I do not see Vietnamese leaders here. If you want to be a leader here, you have to be good at English to influence a city, like talking to the mayor. In addition to invading this melting pot society, you need to be good at many other things.
XV: How is the Vietnamese American community in Portland changing? Do you worry about younger generations of Vietnamese-Americans?
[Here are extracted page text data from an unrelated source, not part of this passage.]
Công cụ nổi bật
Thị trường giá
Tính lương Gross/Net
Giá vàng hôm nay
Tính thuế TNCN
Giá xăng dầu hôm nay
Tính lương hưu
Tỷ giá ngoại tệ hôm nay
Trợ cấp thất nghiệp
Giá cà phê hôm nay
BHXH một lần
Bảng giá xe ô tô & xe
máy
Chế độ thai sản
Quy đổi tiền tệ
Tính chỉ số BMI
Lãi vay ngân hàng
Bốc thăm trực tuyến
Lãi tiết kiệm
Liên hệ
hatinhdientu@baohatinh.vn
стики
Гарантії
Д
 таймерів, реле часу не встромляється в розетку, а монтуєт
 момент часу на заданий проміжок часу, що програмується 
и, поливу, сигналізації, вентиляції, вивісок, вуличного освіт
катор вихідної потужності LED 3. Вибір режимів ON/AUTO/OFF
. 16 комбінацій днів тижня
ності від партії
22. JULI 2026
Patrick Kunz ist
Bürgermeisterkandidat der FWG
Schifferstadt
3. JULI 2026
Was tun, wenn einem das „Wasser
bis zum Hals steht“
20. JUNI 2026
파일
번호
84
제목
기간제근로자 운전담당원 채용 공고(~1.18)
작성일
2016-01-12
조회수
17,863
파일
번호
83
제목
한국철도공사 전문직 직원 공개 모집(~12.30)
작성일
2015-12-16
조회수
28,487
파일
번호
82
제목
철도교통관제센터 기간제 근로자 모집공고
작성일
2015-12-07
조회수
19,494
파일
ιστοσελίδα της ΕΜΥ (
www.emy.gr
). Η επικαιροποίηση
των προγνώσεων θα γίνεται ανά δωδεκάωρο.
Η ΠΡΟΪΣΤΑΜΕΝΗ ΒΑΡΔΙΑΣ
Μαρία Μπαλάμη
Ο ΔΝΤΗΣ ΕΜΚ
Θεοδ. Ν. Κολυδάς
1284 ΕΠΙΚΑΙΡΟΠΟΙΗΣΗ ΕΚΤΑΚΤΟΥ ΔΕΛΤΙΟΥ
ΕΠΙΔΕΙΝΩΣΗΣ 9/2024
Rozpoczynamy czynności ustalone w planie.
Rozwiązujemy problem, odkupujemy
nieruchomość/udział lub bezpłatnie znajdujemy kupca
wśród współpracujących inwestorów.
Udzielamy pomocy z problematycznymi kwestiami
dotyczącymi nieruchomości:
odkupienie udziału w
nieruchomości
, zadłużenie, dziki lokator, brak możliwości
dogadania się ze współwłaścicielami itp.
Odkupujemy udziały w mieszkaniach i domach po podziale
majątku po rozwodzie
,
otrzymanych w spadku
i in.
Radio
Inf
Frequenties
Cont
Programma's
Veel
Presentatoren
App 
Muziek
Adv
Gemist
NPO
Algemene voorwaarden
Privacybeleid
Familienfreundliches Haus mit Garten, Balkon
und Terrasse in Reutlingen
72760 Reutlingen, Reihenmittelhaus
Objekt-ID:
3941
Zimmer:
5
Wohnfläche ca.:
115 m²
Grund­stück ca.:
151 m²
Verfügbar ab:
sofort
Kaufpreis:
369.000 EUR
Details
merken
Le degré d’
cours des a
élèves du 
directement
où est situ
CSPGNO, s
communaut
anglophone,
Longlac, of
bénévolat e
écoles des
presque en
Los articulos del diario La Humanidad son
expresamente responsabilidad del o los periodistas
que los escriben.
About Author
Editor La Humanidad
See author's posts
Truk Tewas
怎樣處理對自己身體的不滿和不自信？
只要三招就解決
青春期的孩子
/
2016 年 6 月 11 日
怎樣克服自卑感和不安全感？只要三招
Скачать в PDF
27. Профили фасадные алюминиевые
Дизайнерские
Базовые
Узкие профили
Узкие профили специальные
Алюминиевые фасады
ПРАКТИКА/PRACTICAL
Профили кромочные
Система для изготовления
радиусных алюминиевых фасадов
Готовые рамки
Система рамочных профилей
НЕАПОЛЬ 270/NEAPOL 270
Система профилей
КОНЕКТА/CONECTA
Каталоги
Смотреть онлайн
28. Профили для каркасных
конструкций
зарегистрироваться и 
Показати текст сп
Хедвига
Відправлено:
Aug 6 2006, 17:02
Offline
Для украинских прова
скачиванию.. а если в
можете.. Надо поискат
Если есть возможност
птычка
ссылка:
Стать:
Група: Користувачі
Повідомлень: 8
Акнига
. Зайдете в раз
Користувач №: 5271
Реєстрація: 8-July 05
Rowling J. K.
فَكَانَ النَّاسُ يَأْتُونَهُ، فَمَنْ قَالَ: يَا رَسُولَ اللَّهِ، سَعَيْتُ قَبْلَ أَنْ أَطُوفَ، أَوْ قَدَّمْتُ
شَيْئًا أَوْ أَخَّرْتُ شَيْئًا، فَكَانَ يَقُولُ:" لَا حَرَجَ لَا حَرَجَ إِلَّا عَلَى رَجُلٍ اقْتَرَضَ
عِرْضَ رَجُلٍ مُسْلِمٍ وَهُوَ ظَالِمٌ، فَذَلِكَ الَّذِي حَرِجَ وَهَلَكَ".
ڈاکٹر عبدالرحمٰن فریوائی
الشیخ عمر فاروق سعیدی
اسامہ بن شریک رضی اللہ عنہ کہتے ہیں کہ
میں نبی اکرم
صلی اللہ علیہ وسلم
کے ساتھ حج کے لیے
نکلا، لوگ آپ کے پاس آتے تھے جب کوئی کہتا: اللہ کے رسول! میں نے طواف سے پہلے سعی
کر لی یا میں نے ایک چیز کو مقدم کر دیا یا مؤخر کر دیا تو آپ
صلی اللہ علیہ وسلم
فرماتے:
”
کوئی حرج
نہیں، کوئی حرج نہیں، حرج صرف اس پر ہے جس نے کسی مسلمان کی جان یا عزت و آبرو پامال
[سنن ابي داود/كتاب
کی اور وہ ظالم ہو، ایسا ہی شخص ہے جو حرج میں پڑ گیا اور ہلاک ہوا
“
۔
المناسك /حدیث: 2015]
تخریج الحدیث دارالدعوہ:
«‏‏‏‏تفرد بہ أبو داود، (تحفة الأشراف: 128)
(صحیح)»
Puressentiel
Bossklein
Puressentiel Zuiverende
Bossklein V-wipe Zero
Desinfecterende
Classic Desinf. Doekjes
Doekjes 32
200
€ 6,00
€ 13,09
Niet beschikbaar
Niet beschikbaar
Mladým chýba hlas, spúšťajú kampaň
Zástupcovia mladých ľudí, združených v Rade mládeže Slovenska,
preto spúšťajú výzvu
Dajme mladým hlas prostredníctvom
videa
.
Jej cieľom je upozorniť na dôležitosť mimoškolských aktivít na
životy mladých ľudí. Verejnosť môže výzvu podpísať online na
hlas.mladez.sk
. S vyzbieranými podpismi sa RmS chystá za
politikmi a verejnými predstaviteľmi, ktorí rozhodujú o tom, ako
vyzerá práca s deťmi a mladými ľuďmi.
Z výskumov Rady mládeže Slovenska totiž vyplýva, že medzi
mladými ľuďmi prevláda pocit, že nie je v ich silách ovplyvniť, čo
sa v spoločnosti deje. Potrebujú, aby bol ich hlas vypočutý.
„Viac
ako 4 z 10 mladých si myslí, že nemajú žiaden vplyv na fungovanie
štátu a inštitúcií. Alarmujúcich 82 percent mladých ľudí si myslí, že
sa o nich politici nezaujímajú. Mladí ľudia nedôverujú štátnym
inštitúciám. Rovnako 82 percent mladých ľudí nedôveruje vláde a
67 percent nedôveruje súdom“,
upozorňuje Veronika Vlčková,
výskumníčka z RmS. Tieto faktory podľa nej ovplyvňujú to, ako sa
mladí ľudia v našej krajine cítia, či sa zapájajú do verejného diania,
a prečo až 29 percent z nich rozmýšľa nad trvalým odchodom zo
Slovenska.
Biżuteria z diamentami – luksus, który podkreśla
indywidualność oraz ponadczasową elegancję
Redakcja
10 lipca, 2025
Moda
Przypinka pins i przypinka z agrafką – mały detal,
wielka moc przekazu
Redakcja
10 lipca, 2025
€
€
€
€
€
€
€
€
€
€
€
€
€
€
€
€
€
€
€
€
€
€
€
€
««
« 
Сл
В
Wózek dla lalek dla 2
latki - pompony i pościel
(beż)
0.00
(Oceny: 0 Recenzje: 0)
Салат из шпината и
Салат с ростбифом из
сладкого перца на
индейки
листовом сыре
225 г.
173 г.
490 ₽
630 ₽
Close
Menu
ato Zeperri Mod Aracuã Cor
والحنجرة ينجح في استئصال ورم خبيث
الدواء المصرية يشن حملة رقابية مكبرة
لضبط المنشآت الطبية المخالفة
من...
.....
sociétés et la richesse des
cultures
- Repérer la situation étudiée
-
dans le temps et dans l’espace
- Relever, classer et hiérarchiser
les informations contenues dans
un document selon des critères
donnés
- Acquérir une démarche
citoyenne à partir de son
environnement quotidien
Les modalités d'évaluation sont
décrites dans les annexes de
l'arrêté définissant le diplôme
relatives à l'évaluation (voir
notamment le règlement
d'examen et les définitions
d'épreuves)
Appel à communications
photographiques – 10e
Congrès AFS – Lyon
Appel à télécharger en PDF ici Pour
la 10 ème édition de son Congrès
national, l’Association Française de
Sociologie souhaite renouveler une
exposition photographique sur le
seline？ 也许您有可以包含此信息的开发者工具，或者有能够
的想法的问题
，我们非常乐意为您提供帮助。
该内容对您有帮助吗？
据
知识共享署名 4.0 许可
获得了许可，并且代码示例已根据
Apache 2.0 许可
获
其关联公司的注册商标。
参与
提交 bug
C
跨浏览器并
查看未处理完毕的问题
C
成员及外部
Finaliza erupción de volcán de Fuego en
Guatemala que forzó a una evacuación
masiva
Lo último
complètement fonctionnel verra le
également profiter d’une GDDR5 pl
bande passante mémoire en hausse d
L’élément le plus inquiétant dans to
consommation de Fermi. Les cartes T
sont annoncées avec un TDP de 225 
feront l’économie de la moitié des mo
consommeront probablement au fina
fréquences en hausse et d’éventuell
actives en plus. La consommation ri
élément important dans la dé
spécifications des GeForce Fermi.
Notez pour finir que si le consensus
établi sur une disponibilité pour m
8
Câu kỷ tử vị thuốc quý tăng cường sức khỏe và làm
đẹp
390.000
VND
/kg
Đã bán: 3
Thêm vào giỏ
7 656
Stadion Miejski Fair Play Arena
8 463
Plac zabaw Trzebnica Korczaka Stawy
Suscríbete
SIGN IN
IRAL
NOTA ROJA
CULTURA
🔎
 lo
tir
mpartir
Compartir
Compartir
KV: I am very happy that the younger generation is free from the worries of life, but it is not easy to live in America. Especially at this time, everything is high-tech. My first concern is English. If my children lose their jobs now, it is hard to find other jobs. I am worried about that. I am nothing now. Moreover, it is very competitive. One example is school. You must be good in English and good at computers and all other things. Life is such a competition. For example, twenty years ago a Vietnamese engineer was very precious to Americans, but now Indians and the Chinese have taken it over. The Vietnamese have downgraded.
XV: What is your relationship with the country of Vietnam today? Do you go back to visit? Do you stay in touch with relatives?
KV: My brother just died. My siblings are all dead. I no longer have any contact with Vietnam. My life was so miserable that I did not know how I survived to this day.
XV: Is there anything we have not asked about that you would like to discuss? Do you have any additional experiences that you would like to be preserved in these oral histories?
KV: The point that I met with you today is that I want to convey to you how the Vietnamese community can come together and help each other. If you want to live in this land, you have to contribute to the Americans, such as a rose ceremony or something. In addition, we also have to contribute to other works to show them that we come here and follow the American lifestyle. Why do other people go to collect trash on the street or to help homeless people, and the Vietnamese do not do those things? We need to show Americans that we also have the same social spirit as them, and that we have the spirit of love and mankind. We, the Vietnamese, just care about ourselves. The reason we cannot do that is we do not stand together. The churches are with the churches. The temples are with the temples. The HO people are with HO people. We need to be good at English. For example, if I, as a community member, went up to tell the mayor that I wanted to contribute to the garbage collection on the highway, I would not know how to say it without English. If we can be united, the Americans will respect us and help us. To do that, the community must unite, must have manpower. I am too old. I do not want to hurt others’ feelings.